## What is required
Print the records below exactly. Omit every picture.

*** Data records ***

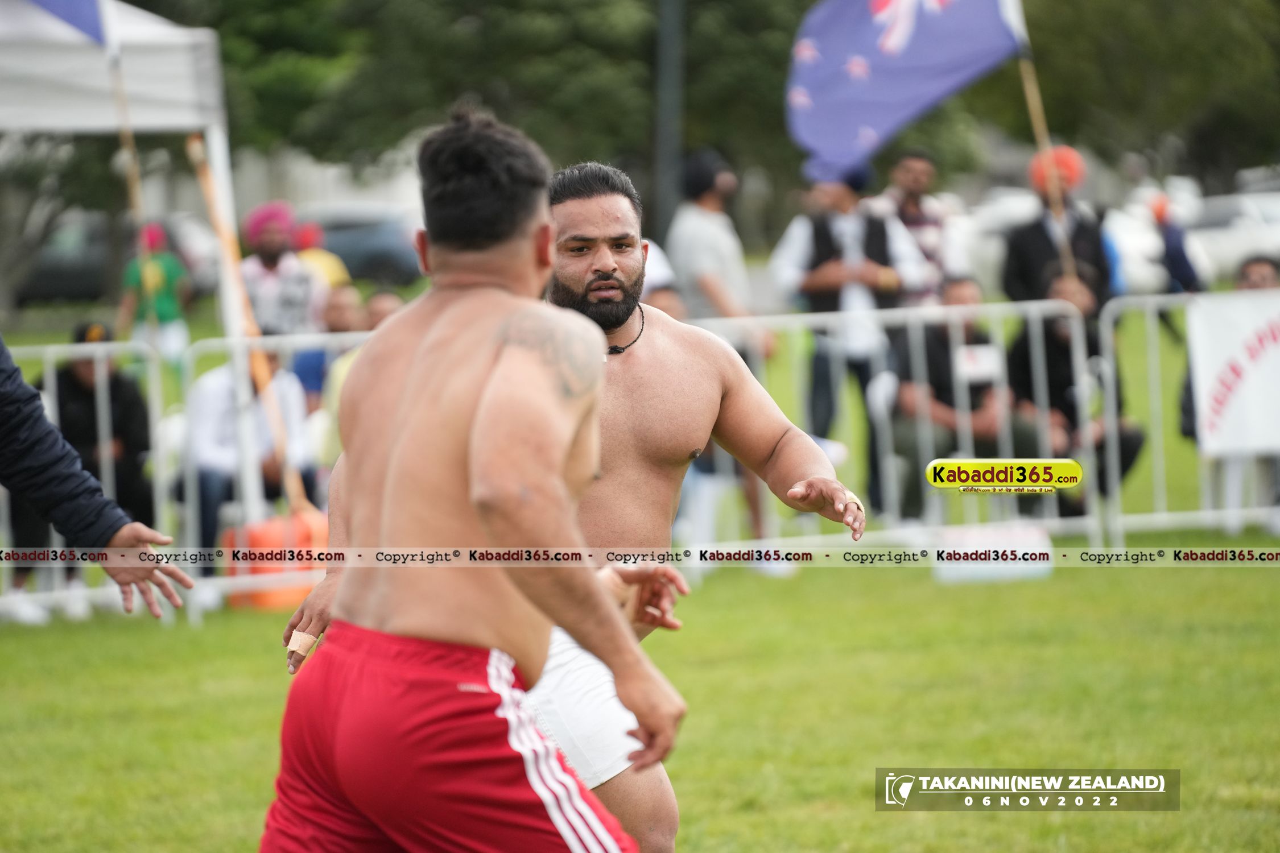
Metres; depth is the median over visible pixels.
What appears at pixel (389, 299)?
person
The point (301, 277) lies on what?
person
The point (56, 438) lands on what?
person
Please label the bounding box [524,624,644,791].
white shorts
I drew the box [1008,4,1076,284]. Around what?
flagpole
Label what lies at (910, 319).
metal barrier
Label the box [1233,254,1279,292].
person
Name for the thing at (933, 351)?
person
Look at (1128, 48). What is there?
tree
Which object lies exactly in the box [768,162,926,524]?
man
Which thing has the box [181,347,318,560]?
person
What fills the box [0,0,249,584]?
canopy tent
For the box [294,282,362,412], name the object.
person
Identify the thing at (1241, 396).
banner
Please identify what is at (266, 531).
orange bucket
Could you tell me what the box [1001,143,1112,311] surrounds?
person
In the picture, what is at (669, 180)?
pole
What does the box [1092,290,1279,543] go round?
metal barrier
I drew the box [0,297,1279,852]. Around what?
lawn
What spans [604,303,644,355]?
necklace
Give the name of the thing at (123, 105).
flagpole
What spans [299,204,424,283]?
car
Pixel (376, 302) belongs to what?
person
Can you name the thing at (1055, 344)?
person
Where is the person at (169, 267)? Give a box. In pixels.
[117,221,193,375]
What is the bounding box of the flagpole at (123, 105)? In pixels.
[96,0,157,328]
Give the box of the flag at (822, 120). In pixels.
[784,0,1025,181]
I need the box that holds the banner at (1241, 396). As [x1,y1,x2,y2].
[1186,290,1279,457]
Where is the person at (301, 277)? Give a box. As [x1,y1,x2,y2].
[238,201,323,335]
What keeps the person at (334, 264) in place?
on the lawn
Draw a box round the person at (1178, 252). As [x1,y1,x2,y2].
[1149,191,1204,296]
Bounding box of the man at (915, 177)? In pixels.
[876,147,968,303]
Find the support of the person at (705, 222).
on the lawn
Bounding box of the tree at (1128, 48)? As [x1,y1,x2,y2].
[985,0,1279,184]
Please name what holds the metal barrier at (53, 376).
on the lawn
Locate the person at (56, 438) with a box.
[0,341,202,622]
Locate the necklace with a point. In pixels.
(614, 347)
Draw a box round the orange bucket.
[223,508,331,612]
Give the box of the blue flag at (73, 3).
[26,0,106,45]
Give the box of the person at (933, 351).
[885,275,1038,518]
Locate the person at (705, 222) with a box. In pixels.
[658,146,774,565]
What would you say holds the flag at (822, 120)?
attached to the flagpole at (1033, 110)
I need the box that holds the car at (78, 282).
[17,208,220,303]
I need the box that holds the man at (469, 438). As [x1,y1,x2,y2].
[257,107,687,852]
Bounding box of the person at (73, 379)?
[52,320,157,575]
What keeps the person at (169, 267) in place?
on the lawn
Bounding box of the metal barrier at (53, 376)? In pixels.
[0,337,176,624]
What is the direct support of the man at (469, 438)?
on the lawn
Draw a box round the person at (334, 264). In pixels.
[289,220,352,296]
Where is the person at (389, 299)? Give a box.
[320,287,404,456]
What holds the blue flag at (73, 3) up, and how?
attached to the flagpole at (123, 105)
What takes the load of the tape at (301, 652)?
on the man at (469, 438)
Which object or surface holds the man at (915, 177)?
on the lawn
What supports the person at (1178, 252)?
on the lawn
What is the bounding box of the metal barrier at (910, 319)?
[667,297,1095,549]
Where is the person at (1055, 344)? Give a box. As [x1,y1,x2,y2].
[1005,268,1145,509]
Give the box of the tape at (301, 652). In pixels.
[287,629,319,665]
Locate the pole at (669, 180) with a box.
[652,0,686,242]
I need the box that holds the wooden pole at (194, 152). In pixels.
[187,131,308,517]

*** End of Data records ***

## Response below
Metres; depth is the median over visible pixels.
What appears at pixel (389, 299)?
person
The point (301, 277) lies on what?
person
The point (56, 438) lands on what?
person
Please label the bounding box [524,624,644,791].
white shorts
I drew the box [1008,4,1076,284]. Around what?
flagpole
Label what lies at (910, 319).
metal barrier
Label the box [1233,254,1279,292].
person
Name for the thing at (933, 351)?
person
Look at (1128, 48). What is there?
tree
Which object lies exactly in the box [768,162,926,524]?
man
Which thing has the box [181,347,318,560]?
person
What fills the box [0,0,249,584]?
canopy tent
For the box [294,282,362,412], name the object.
person
Identify the thing at (1241, 396).
banner
Please identify what is at (266, 531).
orange bucket
Could you tell me what the box [1001,143,1112,311] surrounds?
person
In the picture, what is at (669, 180)?
pole
What does the box [1092,290,1279,543] go round?
metal barrier
I drew the box [0,297,1279,852]. Around what?
lawn
What spans [604,303,644,355]?
necklace
Give the name of the thing at (123, 105).
flagpole
What spans [299,204,424,283]?
car
Pixel (376, 302) belongs to what?
person
Can you name the thing at (1055, 344)?
person
Where is the person at (169, 267)? Give a box. In pixels.
[117,221,193,375]
What is the bounding box of the flagpole at (123, 105)? In pixels.
[96,0,157,328]
Give the box of the flag at (822, 120). In pixels.
[784,0,1025,181]
I need the box that holds the banner at (1241, 396). As [x1,y1,x2,y2].
[1186,290,1279,457]
Where is the person at (301, 277)? Give a box. As [x1,y1,x2,y2].
[238,201,323,335]
What keeps the person at (334, 264) in place?
on the lawn
Draw a box round the person at (1178, 252). As [x1,y1,x2,y2].
[1149,191,1204,296]
Bounding box of the man at (915, 177)? In pixels.
[876,147,968,303]
Find the support of the person at (705, 222).
on the lawn
Bounding box of the tree at (1128, 48)? As [x1,y1,x2,y2].
[985,0,1279,184]
Please name what holds the metal barrier at (53, 376).
on the lawn
Locate the person at (56, 438) with a box.
[0,341,202,622]
Locate the necklace with a point. In pixels.
(614, 347)
Draw a box round the orange bucket.
[223,508,331,612]
Give the box of the blue flag at (73, 3).
[26,0,106,45]
Give the box of the person at (933, 351).
[885,275,1038,518]
Locate the person at (705, 222) with a box. In pixels.
[658,146,774,565]
What would you say holds the flag at (822, 120)?
attached to the flagpole at (1033, 110)
I need the box that holds the car at (78, 282).
[17,208,220,303]
I need the box that holds the man at (469, 438). As [x1,y1,x2,y2].
[257,107,687,852]
Bounding box of the person at (73, 379)?
[52,320,157,575]
What keeps the person at (169, 267) in place?
on the lawn
Bounding box of the metal barrier at (53, 376)? In pixels.
[0,337,176,624]
What is the direct support of the man at (469, 438)?
on the lawn
Draw a box round the person at (334, 264). In pixels.
[289,220,352,296]
Where is the person at (389, 299)? Give a box.
[320,287,404,456]
What holds the blue flag at (73, 3) up, and how?
attached to the flagpole at (123, 105)
What takes the load of the tape at (301, 652)?
on the man at (469, 438)
Which object or surface holds the man at (915, 177)?
on the lawn
What supports the person at (1178, 252)?
on the lawn
What is the bounding box of the metal barrier at (910, 319)?
[667,297,1095,549]
Where is the person at (1055, 344)? Give a box. As [x1,y1,x2,y2].
[1005,268,1145,509]
Give the box of the tape at (301, 652). In pixels.
[287,629,319,665]
Locate the pole at (669, 180) with a box.
[652,0,686,242]
I need the box that holds the wooden pole at (194, 152). In pixels.
[187,131,308,517]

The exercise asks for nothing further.